[Page-level text extractions]
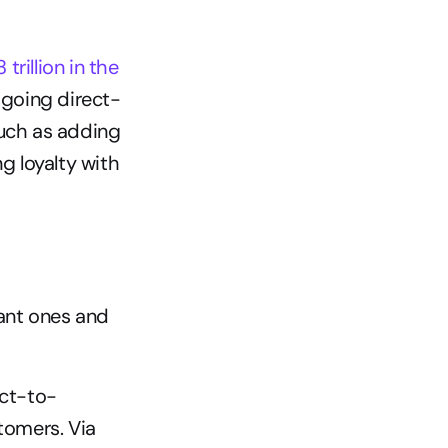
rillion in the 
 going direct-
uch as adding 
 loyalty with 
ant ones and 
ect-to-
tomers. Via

## Work instructions
Set down every entry above again exactly, dropping each picture.

## Answer to the problem
rillion in the 
 going direct-
uch as adding 
 loyalty with 
ant ones and 
ect-to-
tomers. Via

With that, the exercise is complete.